This means that if you choose to run it at home, and you
have a home router that does NAT, you'll need to do port
forwarding through your NAT so that my code can talk to
your server, even though my code will be running at UW.
You also have access to the attu
instructional cluster, if you'd prefer to run your code there. If you
choose to do this, please be nice, and don't whammy the machines.
Test code
You will want to write a small test suite to make sure that
your server functions correctly. Your test suite should be
designed to exercise all parts of the server behavior
specified in this assignment. (Feel free to share
test suite code with each other!)
Sometime (very soon) now, the instructor will have a Web
server running that adheres to this specification for you
to test your test suite against.
Keep your server running
You must attempt to keep your server running until the last lecture of
the quarter. Given that your server registers itself, we know where
(and when) your servers are running. Your instructor and TA will be
accessing your server periodically to try it out, test it for
comformance, and to measure its availability. :)
Using my test harness
If you have your server up and running, and want to see a test report on
how conformant it is, just launch your browser and visit the following
URL:
http://futureproof.cs.washington.edu:8080/testharness/hostname/portnum
where hostname is the DNS name of your server, and
portnum is the port number it is running on. If all goes
well, your server will experience some mild load, and then you'll see
a report displayed. Search for "--" in the report; those are tests
that your server failed. Anything that has "++" is a success case.

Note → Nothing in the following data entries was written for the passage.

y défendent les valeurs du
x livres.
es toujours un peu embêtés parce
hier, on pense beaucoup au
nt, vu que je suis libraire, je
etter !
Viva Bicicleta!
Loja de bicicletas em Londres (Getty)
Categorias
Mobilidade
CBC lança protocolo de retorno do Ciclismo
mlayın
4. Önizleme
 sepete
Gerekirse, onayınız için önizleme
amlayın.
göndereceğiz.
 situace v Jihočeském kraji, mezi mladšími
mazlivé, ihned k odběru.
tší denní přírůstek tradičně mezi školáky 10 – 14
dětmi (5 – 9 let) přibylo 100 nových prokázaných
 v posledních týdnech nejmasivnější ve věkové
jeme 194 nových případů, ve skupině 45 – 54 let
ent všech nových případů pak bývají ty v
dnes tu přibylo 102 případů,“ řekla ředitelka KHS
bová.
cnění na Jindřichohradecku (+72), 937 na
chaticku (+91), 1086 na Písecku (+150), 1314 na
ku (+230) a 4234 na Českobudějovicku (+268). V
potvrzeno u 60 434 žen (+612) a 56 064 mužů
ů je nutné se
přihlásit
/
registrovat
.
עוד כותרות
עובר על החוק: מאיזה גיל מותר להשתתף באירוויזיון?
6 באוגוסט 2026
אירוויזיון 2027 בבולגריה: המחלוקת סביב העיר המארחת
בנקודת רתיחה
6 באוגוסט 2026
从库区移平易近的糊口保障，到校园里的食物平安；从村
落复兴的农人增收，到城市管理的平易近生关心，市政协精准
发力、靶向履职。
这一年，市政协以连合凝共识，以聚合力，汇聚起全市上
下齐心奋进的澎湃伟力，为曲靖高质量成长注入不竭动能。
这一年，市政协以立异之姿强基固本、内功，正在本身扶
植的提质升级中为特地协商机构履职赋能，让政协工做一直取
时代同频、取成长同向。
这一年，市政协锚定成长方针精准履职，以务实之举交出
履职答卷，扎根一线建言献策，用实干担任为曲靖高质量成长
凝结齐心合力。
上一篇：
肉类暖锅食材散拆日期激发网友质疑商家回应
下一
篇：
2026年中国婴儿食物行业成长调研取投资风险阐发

The report is a little terse and cryptic, but hopefully it's helpful.
What to turn in
Your submission should be a single .tar.gz or .zip file, containing the
following elements:
- a writeup that includes:
- a brief description of how you implemented your server --
what operating system, language, and development tools did you take
advantage of, and why?
- a brief description of any interesting engineering problems
you faced, such as dealing with errors
- measurements showing the latencies of GET and POST
operations, as well as the throughput of a large number
of back-to-back POST and GET operations, and a short
analysis of your measurements (why do you think they
are what they are?)
- source code for your server, and a precise description of
what libraries we would need in order to run your server,
and any additional instructions needed to launch it
- source code for the test suite that you wrote or
appropriated. If you borrowed code from one of your
classmates, be sure to credit them.